What is being asked - In the blog post about starting to code, how many columns of data are there in total?

Document text -
* * * * *

Hi guys, this week I started coding!
I used the Genome Browser to download some data to work with. In truth, it’s a bit more than just “some” data… It’s a whopping 89,513 KB file of data!!1 It took a ridiculously long time to download2 and an even longer time to figure out how to use the file. See, it downloaded as something called an INTERVAL file, which I had not encountered before, and despite my many attempts to open it, it refused to make itself useful. I ended up spending hours trying to read the file, and finally just decided to convert it into something I could actually work with: a Comma Separated Values file.3
This week, I had three main goals:
1. Select and display certain columns of data (there are a total of 17 columns): genoName, genoStart, genoEnd, strand, repName, repClass, and repFamily.
2. Count the number of distinct classes (repClass), families (repFamily), and subfamilies (repName).
3. Create a histogram representing goal #2.

* * * * *

Records -
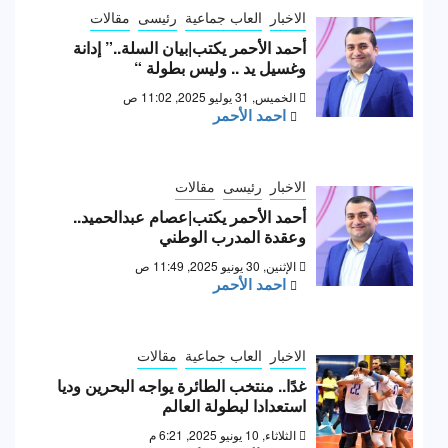
الاخبار
العاب جماعية
رئيسى
مقالات
أحمد الأحمر يكتب|بيان السلة..” إدانة
وغسيل يد .. وليس بطولة “
الخميس, 31 يوليو 2025, 11:02 ص
احمد الأحمر
الاخبار
رئيسى
مقالات
أحمد الأحمر يكتب|عصام عبدالحميد..
وعقدة المدرب الوطني
الإثنين, 30 يونيو 2025, 11:49 ص
احمد الأحمر
الاخبار
العاب جماعية
مقالات
غدًا.. منتخب الطائرة يواجه البحرين وديا
استعدادا لبطولة العالم
الثلاثاء, 10 يونيو 2025, 6:21 م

* * * * *

The answer - There are 17 columns in total.